Nguyen Van Quynh, Tran Manh Thang, Nguyen Van Manh, Le Duc Trung, Doan Thanh Huy
Department of Abdominal Surgery, Military Hospital 175, Ho Chi Minh City 70000, Viet Nam.
College of Health Sciences, VinUniversity, Hanoi 113000, Viet Nam.
Int J Surg Case Rep. 2024 Nov;124:110409. doi: 10.1016/j.ijscr.2024.110409. Epub 2024 Oct 3.
Pancreaticoduodenectomy is a complex surgical procedure with significant potential for complications such as pancreatic fistula, bile leakage, intra-abdominal abscesses, and hemorrhage. Emergency pancreaticoduodenectomy (EPD) performed for traumatic injuries carries even greater risks due to the patient's severely unstable condition upon admission. While the literature recommends that EPD be reserved for hemodynamically stable trauma patients, there are scenarios where it may be the last resort to save the patient's life.
A 49-year-old male presented in the emergency department after a collision with a truck. He sustained extensive pancreaticoduodenal deconstruction combined with IVC, liver, right kidney, and right adrenal injuries following blunt abdominal trauma. Despite the patient's hemodynamic instability, the surgical team proceeded with EPD combined with IVC repair, right nephrectomy, adrenalectomy, cholecystectomy, and liver hemostasis. Postoperative complications included biliary leakage and intraabdominal abscess, all of which were successfully conservatively managed.
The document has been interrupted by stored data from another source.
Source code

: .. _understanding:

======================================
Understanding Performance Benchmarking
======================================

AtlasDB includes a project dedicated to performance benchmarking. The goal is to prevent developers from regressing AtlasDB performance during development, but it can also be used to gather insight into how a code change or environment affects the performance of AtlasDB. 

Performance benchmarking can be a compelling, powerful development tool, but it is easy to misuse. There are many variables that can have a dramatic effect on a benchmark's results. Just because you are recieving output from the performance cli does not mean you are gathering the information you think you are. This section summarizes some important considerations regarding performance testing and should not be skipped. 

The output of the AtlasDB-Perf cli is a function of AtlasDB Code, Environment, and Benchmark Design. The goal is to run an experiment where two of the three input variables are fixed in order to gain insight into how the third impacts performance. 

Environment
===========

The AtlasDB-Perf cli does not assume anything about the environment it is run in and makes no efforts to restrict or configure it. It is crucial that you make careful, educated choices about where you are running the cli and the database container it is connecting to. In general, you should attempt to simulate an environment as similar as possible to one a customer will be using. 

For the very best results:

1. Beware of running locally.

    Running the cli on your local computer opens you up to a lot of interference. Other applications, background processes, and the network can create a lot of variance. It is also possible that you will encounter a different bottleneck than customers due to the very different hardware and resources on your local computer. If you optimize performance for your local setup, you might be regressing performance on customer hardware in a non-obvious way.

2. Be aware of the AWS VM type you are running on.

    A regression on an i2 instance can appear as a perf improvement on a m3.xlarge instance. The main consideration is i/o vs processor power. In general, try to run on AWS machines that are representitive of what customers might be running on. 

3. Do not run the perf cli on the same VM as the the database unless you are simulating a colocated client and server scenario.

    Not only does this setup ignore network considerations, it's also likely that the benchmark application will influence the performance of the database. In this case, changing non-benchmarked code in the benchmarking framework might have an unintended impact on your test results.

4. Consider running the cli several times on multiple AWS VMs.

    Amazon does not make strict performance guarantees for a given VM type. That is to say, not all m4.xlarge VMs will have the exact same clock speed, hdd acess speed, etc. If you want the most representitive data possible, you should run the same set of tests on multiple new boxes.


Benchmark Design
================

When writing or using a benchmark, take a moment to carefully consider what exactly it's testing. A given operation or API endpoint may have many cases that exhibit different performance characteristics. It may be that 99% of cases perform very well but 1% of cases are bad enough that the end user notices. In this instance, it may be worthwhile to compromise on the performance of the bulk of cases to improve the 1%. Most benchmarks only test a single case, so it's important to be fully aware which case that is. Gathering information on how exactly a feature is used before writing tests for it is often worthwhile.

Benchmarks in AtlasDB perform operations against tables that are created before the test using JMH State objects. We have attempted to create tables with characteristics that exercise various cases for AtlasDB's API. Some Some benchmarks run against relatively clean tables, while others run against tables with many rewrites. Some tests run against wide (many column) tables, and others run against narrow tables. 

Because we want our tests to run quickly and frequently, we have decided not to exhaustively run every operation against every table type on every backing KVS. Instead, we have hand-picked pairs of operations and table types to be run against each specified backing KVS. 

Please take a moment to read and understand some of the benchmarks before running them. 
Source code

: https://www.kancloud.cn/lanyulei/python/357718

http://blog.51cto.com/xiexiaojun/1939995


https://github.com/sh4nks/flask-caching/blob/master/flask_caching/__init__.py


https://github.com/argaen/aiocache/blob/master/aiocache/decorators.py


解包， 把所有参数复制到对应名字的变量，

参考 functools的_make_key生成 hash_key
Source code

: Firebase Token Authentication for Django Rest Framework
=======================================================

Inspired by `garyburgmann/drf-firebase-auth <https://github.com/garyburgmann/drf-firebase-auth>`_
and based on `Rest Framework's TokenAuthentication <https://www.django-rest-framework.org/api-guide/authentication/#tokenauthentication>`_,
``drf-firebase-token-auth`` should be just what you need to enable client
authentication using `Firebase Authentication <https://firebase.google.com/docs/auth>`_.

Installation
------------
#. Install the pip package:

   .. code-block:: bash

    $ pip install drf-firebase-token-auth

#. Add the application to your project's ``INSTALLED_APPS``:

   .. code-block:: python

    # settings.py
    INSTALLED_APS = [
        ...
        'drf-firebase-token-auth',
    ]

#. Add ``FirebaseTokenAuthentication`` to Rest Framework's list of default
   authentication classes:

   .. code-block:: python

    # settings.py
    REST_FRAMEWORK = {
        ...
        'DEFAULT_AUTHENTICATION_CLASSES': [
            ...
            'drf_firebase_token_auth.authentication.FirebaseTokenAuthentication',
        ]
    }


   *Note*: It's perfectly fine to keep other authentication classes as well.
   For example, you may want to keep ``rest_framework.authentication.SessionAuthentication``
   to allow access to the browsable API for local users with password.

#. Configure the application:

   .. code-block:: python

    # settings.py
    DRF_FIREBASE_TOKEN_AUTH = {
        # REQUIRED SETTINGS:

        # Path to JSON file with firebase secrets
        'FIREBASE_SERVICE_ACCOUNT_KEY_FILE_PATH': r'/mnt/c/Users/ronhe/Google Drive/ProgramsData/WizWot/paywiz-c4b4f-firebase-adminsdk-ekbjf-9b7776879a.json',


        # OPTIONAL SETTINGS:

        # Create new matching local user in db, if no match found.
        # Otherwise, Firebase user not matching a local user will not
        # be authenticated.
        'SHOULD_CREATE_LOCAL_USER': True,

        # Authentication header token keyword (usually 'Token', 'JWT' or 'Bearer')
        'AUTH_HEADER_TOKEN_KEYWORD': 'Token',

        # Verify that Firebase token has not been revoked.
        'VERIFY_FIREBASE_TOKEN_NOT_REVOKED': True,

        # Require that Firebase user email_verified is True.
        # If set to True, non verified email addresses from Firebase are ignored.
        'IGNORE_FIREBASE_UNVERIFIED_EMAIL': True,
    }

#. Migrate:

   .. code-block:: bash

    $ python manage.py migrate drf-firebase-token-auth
Upon entering the abdomen, the priority was rapid identification and control of the significant bleeding, particularly from the injured IVC. While additional procedures like nephrectomy and adrenalectomy were required, continued bleeding from the crushed pancreatic head left EPD as the only viable option to save the patient.
EPD can be a lifesaving procedure for a small portion of trauma patients with non-reconstructable pancreaticoduodenal injury, even in the setting of hemodynamic instability. However, it should only be performed at high-volume centers and by experienced hepato-pancreato-biliary surgeons.
胰十二指肠切除术是一种复杂的外科手术,具有发生胰瘘、胆漏、腹腔内脓肿和出血等并发症的重大风险。因创伤性损伤而进行的急诊胰十二指肠切除术(EPD),由于患者入院时病情严重不稳定,风险更大。虽然文献建议EPD仅适用于血流动力学稳定的创伤患者,但在某些情况下,它可能是挽救患者生命的最后手段。
一名49岁男性在与一辆卡车相撞后被送往急诊科。钝性腹部创伤后,他遭受了广泛的胰十二指肠解构,合并下腔静脉、肝脏、右肾和右肾上腺损伤。尽管患者血流动力学不稳定,手术团队仍进行了EPD,同时进行下腔静脉修复、右肾切除术、肾上腺切除术、胆囊切除术和肝脏止血。术后并发症包括胆漏和腹腔内脓肿,所有这些均通过保守治疗成功处理。
进入腹腔后,首要任务是迅速识别并控制严重出血,特别是来自受伤下腔静脉的出血。虽然需要进行肾切除术和肾上腺切除术等额外手术,但胰头挤压造成的持续出血使EPD成为挽救患者的唯一可行选择。
对于一小部分胰十二指肠损伤无法重建的创伤患者,即使在血流动力学不稳定的情况下,EPD也可能是一种挽救生命的手术。然而,它仅应在大型中心由经验丰富的肝胰胆外科医生进行。